* _TO-DO ITEM_
The answer consists only of the lines from the beginning of the listing below to the line holding "and adaptability in living systems.", inclusive, with every picture removed.

* _INPUT_
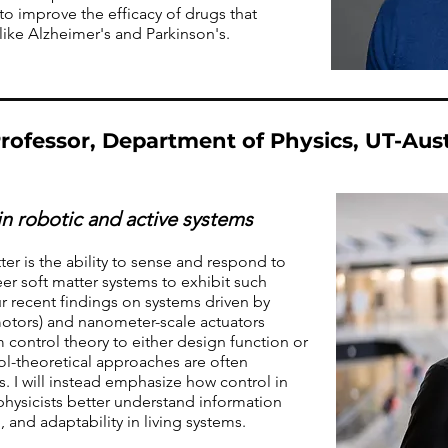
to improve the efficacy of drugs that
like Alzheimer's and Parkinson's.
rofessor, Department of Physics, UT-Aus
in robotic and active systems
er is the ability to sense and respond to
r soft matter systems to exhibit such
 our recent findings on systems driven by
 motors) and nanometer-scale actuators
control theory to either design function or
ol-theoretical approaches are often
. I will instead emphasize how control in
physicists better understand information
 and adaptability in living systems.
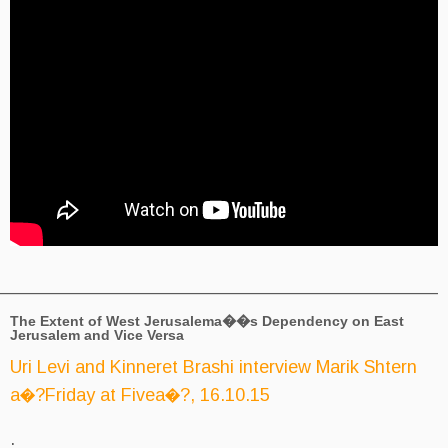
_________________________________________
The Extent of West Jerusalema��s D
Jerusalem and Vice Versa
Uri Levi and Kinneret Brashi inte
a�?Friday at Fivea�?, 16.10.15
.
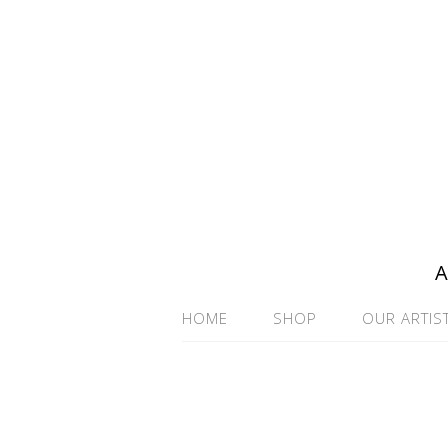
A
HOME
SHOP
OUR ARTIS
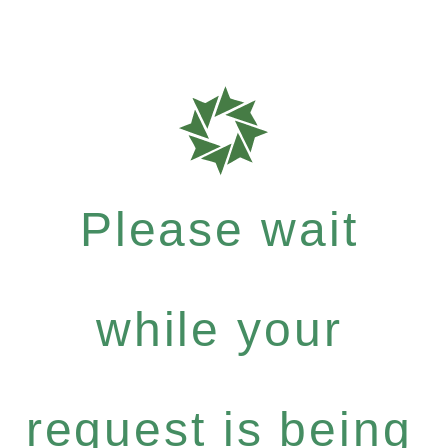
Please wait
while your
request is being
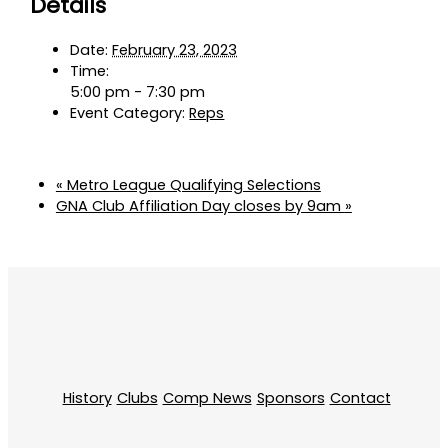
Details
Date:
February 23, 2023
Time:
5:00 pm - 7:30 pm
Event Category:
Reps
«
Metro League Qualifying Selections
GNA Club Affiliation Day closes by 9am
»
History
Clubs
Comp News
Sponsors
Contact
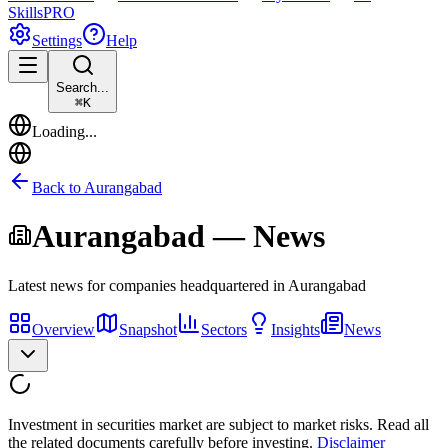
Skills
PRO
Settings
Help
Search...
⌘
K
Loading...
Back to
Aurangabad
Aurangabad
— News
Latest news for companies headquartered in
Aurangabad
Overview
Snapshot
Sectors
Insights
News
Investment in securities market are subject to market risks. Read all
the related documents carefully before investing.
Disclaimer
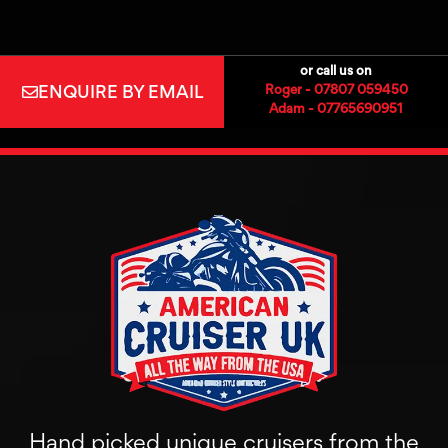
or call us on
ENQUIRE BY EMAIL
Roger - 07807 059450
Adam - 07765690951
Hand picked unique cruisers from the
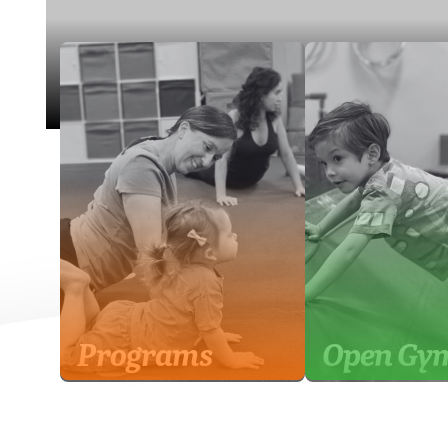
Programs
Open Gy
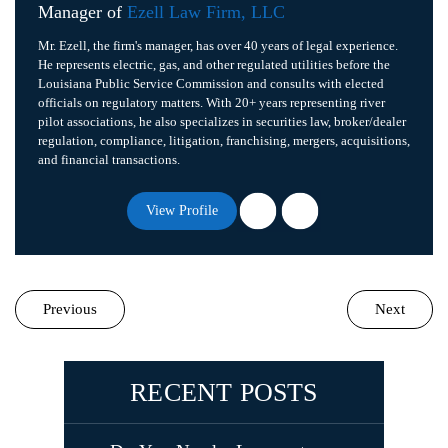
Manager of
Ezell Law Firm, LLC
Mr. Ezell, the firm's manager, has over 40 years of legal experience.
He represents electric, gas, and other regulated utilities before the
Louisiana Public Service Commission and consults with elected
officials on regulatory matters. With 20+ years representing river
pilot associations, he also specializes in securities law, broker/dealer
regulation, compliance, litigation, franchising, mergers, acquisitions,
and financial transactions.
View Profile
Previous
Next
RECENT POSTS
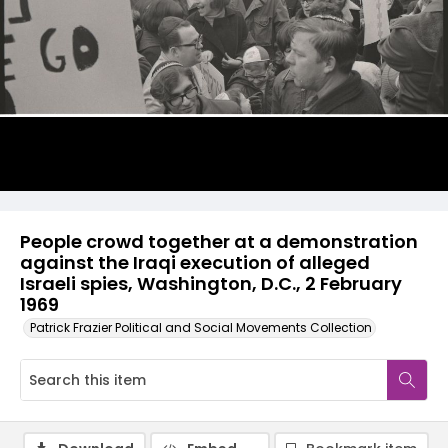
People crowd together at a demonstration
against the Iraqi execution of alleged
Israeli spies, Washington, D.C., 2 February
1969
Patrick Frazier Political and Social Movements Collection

* _SOLUTION FOR THIS EXERCISE_
to improve the efficacy of drugs that
like Alzheimer's and Parkinson's.
rofessor, Department of Physics, UT-Aus
in robotic and active systems
er is the ability to sense and respond to
r soft matter systems to exhibit such
 our recent findings on systems driven by
 motors) and nanometer-scale actuators
control theory to either design function or
ol-theoretical approaches are often
. I will instead emphasize how control in
physicists better understand information
 and adaptability in living systems.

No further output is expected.